The day was beautiful and the sun was warm and the Blarney Visitor's Center so charming that Kay and I opted to skip the long walk up the hill to kiss the Blarney Stone. Furthermore, my knee had been bothering me and I think her ankle was not too happy either. So after making a few purchases in the department store (which was part of the complex), we sat and talked with a couple other tourists (Irish) which one should do when one is in another country that speaks English. It's interesting to get another prospective on world affairs, especially when one's own president has embarrassed us all.  But here was another case where the Irish didn't think it was all that bad in lieu of what he had recently done for them.  It was good to hear.

Our Hotel (Baltimore Harbor Hotel) at Beltimore Harbor was so pleasant that several of us would have liked to stop here and rest for awhile. But up and onward the next day through Cork County, over the Cahn Mountains to Killarney and a boat ride on Laugh Leane.

The Ring of Kerry in on almost every tour of Ireland so I had been looking forward to this part of the trip. If you are one who enjoys wide open and expansive views of mountains, rocks, shores and ocean waves this is another "not to be missed" spot on the planet. Bring your binoculars! The distances are far but you will not be disappointed.

Our first stop was at a sheep farm on Dingle Bay where we got a remarkable demonstration of the creme de la creme of Boarder Collies of Ireland. I had seen such demonstrations before but this one was a sight to behold. The dogs were to work up and down a little mountain ridge that was set at about a 45 - 70 degree angle which would have made a nice little ski slope or better yet a challenging slalom course. I have had three Boarder Collies in my life so I knew them to high spirited, energetic and smart but this is the arena in which they truly belong. These two dogs could have been Olympic athletes. Not only did they race up the extraordinarily steep hill to get the sheep but they did it at twice the speed I might have expected. Furthermore, they did it with only silent commands such as hand movements that we couldn't detect. And not only did they bring them down the little mountain in short order but they lined them up and culled out an individual and then put him back and culled out another and so on.
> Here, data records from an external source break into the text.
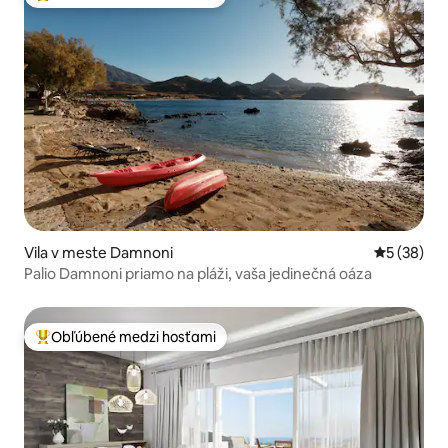
Najobľúbenejšie medzi hosťami
Vila v meste Damnoni
Priemerné 
5 (38)
Palio Damnoni priamo na pláži, vaša jedinečná oáza
Obľúbené medzi hosťami
Najobľúbenejšie medzi hosťami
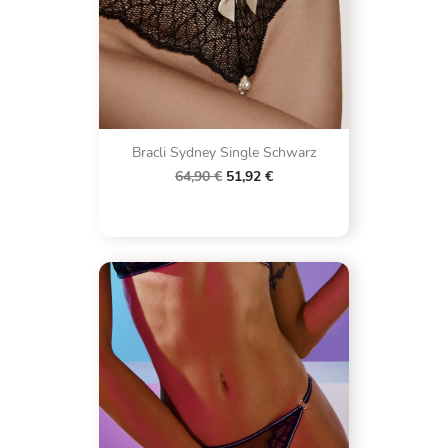
Bracli Sydney Single Schwarz
64,90 €
51,92 €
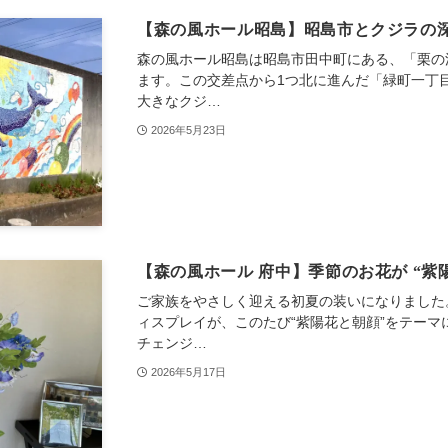
【森の風ホール昭島】昭島市とクジラの
森の風ホール昭島は昭島市田中町にある、「栗の
ます。この交差点から1つ北に進んだ「緑町一丁
大きなクジ…
2026年5月23日
【森の風ホール 府中】季節のお花が “紫
ご家族をやさしく迎える初夏の装いになりました。
ィスプレイが、このたび“紫陽花と朝顔”をテー
チェンジ…
2026年5月17日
Later we saw the vast number of trophies they had won and we were not surprised.

In addition to the Boarder Collies they also had about 15 or 20 different types of sheep in their collection. Having been into spinning and weaving for a time in my life and having visited a few county fairs to purchase fleeces for spinning, I felt that here I was on rather familiar ground until I saw the Jacob sheep. The Jacob is a FOUR horned sheep which is said to have descended from the original Jacob sheep from Biblical days. I stood there and thought something was wrong with my eyes. I seemed to be seeing double. Yep! I counted them one at a time and there were indeed four horns. I just stood there while the others moved on. I stood there looking at the ram in disbelief. Amazing! Four horns.